J’invite donc les fils et les filles de l’Eglise à surmonter leurs incompréhensions, leurs peurs et leurs craintes, même légitimes, et à prendre à bras le corps leurs responsabilités face aux crises qui affectent l’Eglise et la société, « sans se laisser emporter et détourner de cette mission par la violence des polémiques », comme l’affirmait le Cardinal Vingt-Trois, au nom de tous les évêques de France, dans son discours de clôture de l’assemblée plénière d’avril. Solidaires des joies et des espoirs, des détresses et des angoisses de leurs frères et sœurs en humanité, ils auront à cœur de donner au monde le vrai visage de l’Eglise : celui de la compassion et celui de la Vérité, car le monde a plus que jamais besoin d’amour et aussi de repères. C’est la leçon du voyage du Saint-Père en Afrique, boycotté par les medias occidentaux, mais où son message a été accueilli avec enthousiasme et a relancé l’Espérance dans un continent traversé par tant d’épreuves et de pauvretés, et où le potentiel humain est si riche et si prometteur que le Pape l’a appelé le « Continent de l’Espérance ». En communion avec le Saint-Père, à qui les évêques de France viennent de redire leur affection et leur soutien sans faille, nous sommes invités à ressaisir la priorité qui prédomine, « celle de rendre Dieu présent dans le monde et de donner aux hommes accès à Dieu […] ; à ce Dieu dont nous reconnaissons le visage dans l’amour poussé jusqu’au bout, en Jésus-Christ crucifié et ressuscité ».

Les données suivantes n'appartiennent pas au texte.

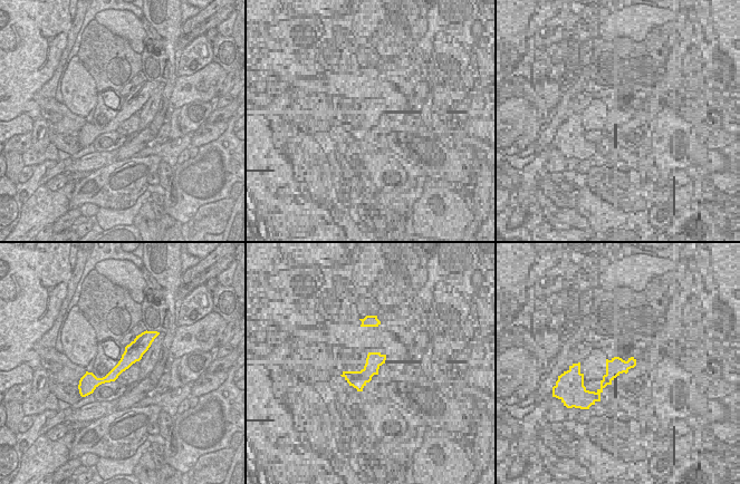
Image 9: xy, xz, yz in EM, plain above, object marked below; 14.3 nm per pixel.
act=leave runs_along=8:(66, 164), (152, 89), (162, 65) found='continuous, no second cell'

En ces jours où l’Eglise célèbre la passion, la mort et la Résurrection de Jésus, les chrétiens sont invités à s’engager sur un chemin pascal. A la suite du Christ, rejeté et incompris des hommes de son temps, persécuté pour la justice, nous ne nous étonnons pas des incompréhensions du monde ; mais redoublant de solidarité avec les plus éprouvés, nous proclamons la seule Bonne Nouvelle qui est vraiment source d’Espérance pour le monde d’aujourd’hui : Celui qui était mort, Il est ressuscité et Il est Vivant pour les siècles des siècles (Cf. Ap 1, 18).

Joyeuses et saintes fêtes de Pâques.